In relation to the first criterion, whether the shape results from "the nature of the goods themselves", the Benelux court asked the ECJ whether this provision was intended only to cover cases where the shape of the product was indispensable to its function or whether it could also cover cases where the shape had significant functional characteristics which may, but would not necessarily, feature in the goods of competitors.

The ECJ found that the obligation set out in the first criterion must extend beyond cases of shapes which are 'natural', such as fruits, or shapes which are determined by product regulations. These shapes are blocked from registration anyway since, by their nature, such shapes cannot be distinctive of a particular business. The obligation under 3(1)(e) must also extend to cases where the features of a product, although distinctive, are essential to the overall functionality of that product, even if a competing product could be made with alternative features.

This interpretation fills in a potential gap between the first criterion and the second, which addresses cases where a shape is necessary for technical result. Even where that technical result could be achieved using a different shape, the obligation under 3(1)(e)(i) may still prevent registration. The reasoning on this point is comparable to the approach taken in Community design law, where a design may be barred from registration if it is purely functional, even if alternative designs could also fulfil that function.

Turning to the third criterion, the question of whether the shape 'gives substantial value to the goods', the ECJ considered that it would be wrong to limit the effect of that provision to cases where the only characteristics of a shape which give it value are ornamental or artistic - for example, in the case of an item of jewellery. Instead, the provision can extend to shapes which have both functional and aesthetic characteristics, where those characteristics taken together are the primary source of value for the product.

Again, the ECJ is filling in the gap between the various provisions in Article 3(1)(e). While previously it may have been possible to argue that a shape escaped from the second provision on the grounds that it incorporated aesthetic features and from the third on the ground that it was also determined by functional considerations, this will now be more difficult.

However, it is important to set this finding against the essential consideration in Article 3(1)(e)(iii), which is that the overall shape is a primary driver of the value of the product. The ECJ also set out some factors to consider when assessing this point including: the artistic value of the shape, its dissimilarity from other shapes common on the market, whether there is a substantial price difference from similar products and whether the promotion strategy for the product seeks to accentuate its aesthetic features.

Overall, the decision seeks to draw a tighter line around shape marks and prevent the trademark system from being used to gain longer-term protection for creations and innovations that would usually be protected by time-limited rights such as patents or designs. However, the ECJ did point out that the provisions of Article 3(1)(e) apply only where a shape taken as a whole falls entirely within the scope of one of the provisions, considered independently of the others. It is not possible to argue that certain features of a shape are excluded by virtue of one provision while others fall foul of another.
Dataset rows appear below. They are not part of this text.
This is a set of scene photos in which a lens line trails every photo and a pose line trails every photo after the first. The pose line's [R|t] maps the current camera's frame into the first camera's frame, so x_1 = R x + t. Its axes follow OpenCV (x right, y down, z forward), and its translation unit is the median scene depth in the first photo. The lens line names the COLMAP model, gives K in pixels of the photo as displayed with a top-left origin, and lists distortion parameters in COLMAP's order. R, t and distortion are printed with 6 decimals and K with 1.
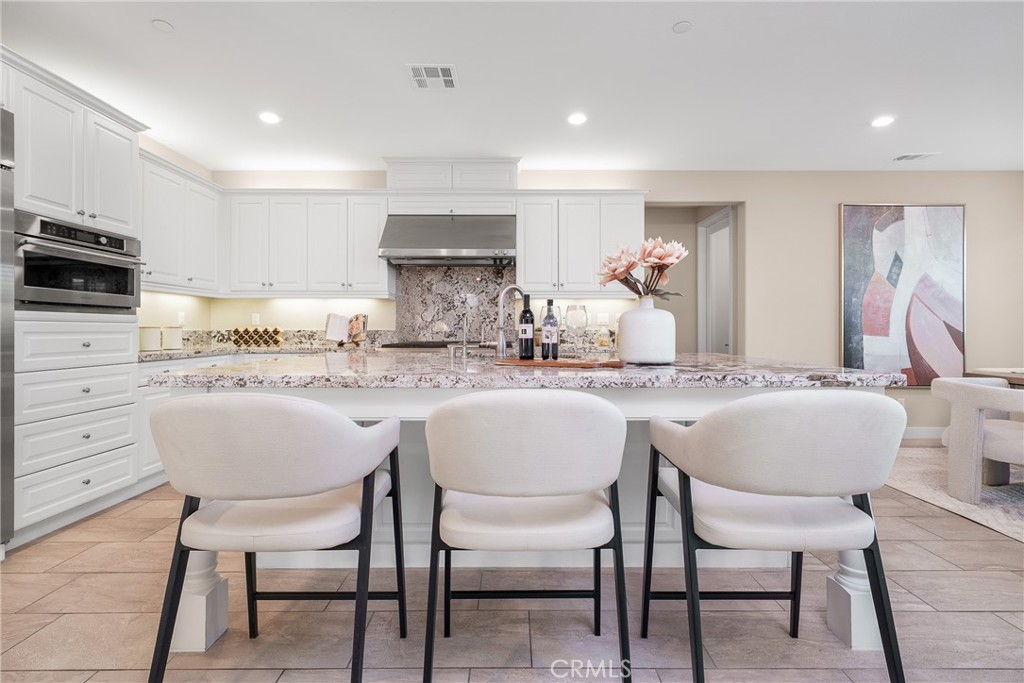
lens RADIAL K [[463.2, 0, 513.1], [0, 463.2, 328.3], [0, 0, 1]] dist [0.003288, 0.000795]
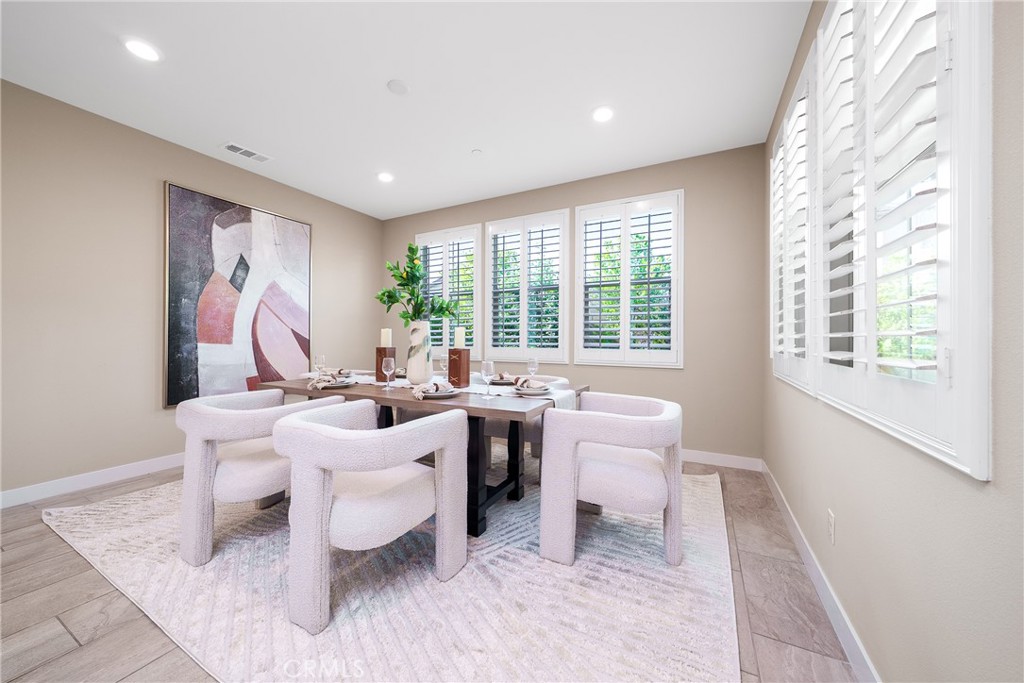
lens RADIAL K [[363.4, 0, 511.4], [0, 363.4, 337.1], [0, 0, 1]] dist [-0.000338, -0.000015]
pose [[0.466372, 0.001842, 0.884587, 0.428347], [-0.006060, 0.999981, 0.001113, -0.000330], [-0.884568, -0.005879, 0.466374, 0.169533]]
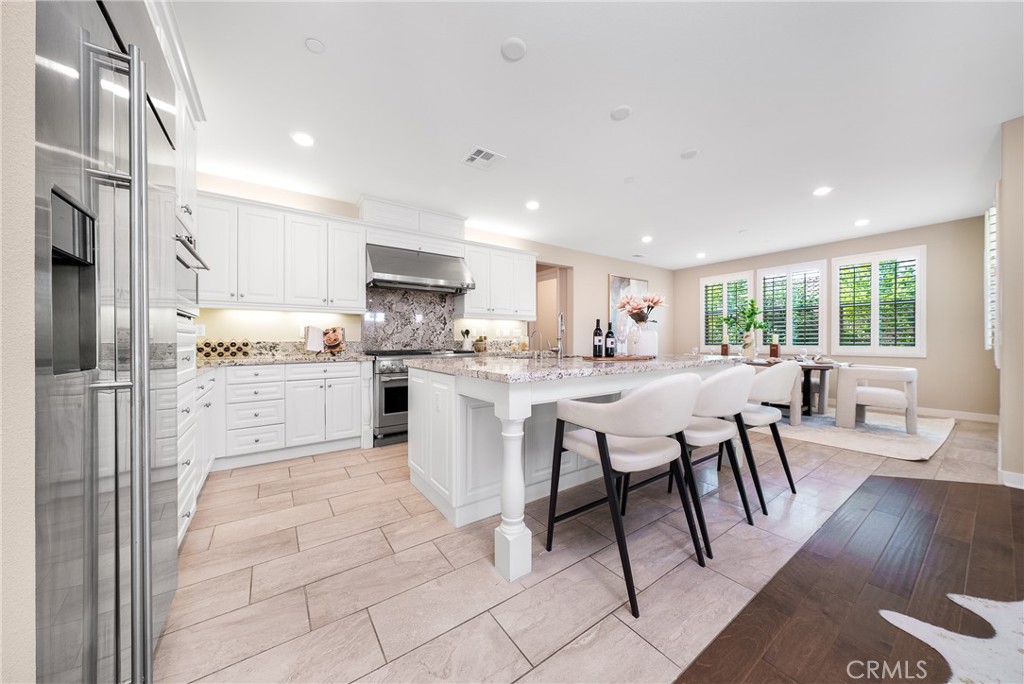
lens RADIAL K [[344.6, 0, 512.0], [0, 344.6, 342.0], [0, 0, 1]] dist [0.000733, 0.000039]
pose [[0.818618, -0.006191, 0.574305, -0.442359], [0.002702, 0.999972, 0.006929, 0.000731], [-0.574332, -0.004120, 0.818612, 0.065966]]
While the judgment does provide some clarity on these less used provisions of European trademark law, it leaves open a fundamental difficulty. In many cases, a key contributing factor to the value of a product is the commercial origin of that product. It is well established that consumers often pay significantly more for products from a brand that they know (and that their friends know). So where the shape of a product has come to be understood by consumers as indicating a particular commercial origin for that product, this contributes to the value of the product. If trademark law is to do its job, it needs to ensure these consumers are able to make an informed choice and that the makers of such products can protect and build upon their goodwill. It is essential therefore that European trademark law leaves space for the registration of shapes which do indicate commercial origin in practice and ensures that the added value of this commercial recognition does not itself become an obstacle to protection.